What to work on:
1. Using the text on conscription during World War I, answer these:
(a) What did the Nationalist and Leinster Times mention on 15th November 1917?
(b) When was conscription first imposed on the British mainland?
(c) From where did the Irish National Recruiting Committee operate?
2. Could you rewrite the paragraph of the conscription text beginning "Conscription had been first imposed" as a bulleted list that keeps its main facts?

Study text:

***

Wednesday, February 12, 2014

Conscription - World War I



On 15th November 1917, as World War I entered its fourth year, the Nationalist and Leinster Times mentioned rumours which were then in circulation regarding the possibility of conscription in Ireland.  Voluntary recruitment had failed to supply the numbers required to supplement the war weary troops in France and Flanders or even to replace the growing number who fell in battle. 

Conscription had been first imposed on the British mainland in January 1916.  Initially only single men were effected but by May of the said year the attrition on the Western Front required that married men would also be subjected to the Military Services Act.  Following the Easter Rebellion of 1916 and more particularly the execution of its leaders, public opinion turned in favour of the Nationalist cause and those who promoted it.  The British Military Authorities were later to claim that “no propaganda of any character has been carried on in Ireland since the Rebellion of 1916 and public opinion was sullen or silent in respect of the war aims of the Allies”.  It has not been possible to assess the level of recruiting in Ireland after the first year or so of the war as the authorities did not publish recruitment figures.  The Irish National Recruiting Committee which co-ordinated recruiting in Ireland after the autumn of 1915 operated from Maples Hotel in Kildare Street, Dublin.  Chairman of the Committee was Sergeant A.M. Sullivan, K.C. who acted as Counsel for Roger Casement in his treason trial in 1916.  The executive of the committee was headed up by Lieutenant A. Cox, R.G.A. while Lieutenant Colonel J. Reid Hyde was the representative of the Ministry of National Services on the Irish committee.  Rather unfortunately Maples Hotel was destroyed by fire on 18th February 1919 and the registration and recruiting records relating to Ireland were destroyed.

***

Information shown:
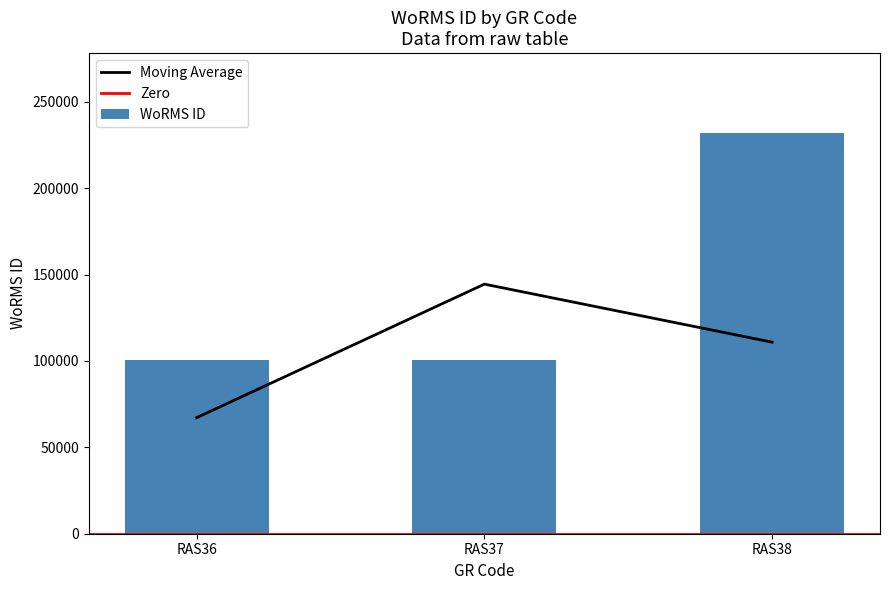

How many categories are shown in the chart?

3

***

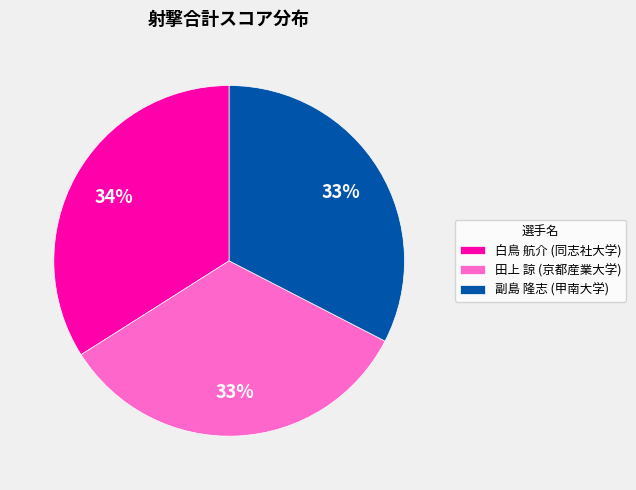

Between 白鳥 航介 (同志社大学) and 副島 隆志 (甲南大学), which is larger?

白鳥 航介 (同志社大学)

***

Responses:
1.
(a) It mentioned rumors then circulating about the possibility of conscription in Ireland.
(b) January 1916.
(c) Maples Hotel in Kildare Street, Dublin.

2.
- Conscription began on the British mainland in January 1916. At first it applied only to single men. By May 1916, losses on the Western Front brought married men under the Military Services Act as well.
- After the 1916 Easter Rebellion, and especially the execution of its leaders, public opinion turned in favor of the Nationalist cause.
- The British Military Authorities later claimed that no propaganda had been carried on in Ireland since 1916. They also said public opinion was sullen or silent about the Allies' war aims.
- Recruiting levels in Ireland after roughly the war's first year cannot be assessed, because the authorities did not publish recruitment figures.
- From autumn 1915, the Irish National Recruiting Committee coordinated recruiting from Maples Hotel, Kildare Street, Dublin.
- The committee's leadership:
  - Chairman: Sergeant A.M. Sullivan, K.C., counsel for Roger Casement in his 1916 treason trial.
  - Head of the executive: Lieutenant A. Cox, R.G.A.
  - Representative of the Ministry of National Services: Lieutenant Colonel J. Reid Hyde.
- Maples Hotel was destroyed by fire on 18th February 1919, and Ireland's registration and recruiting records were destroyed with it.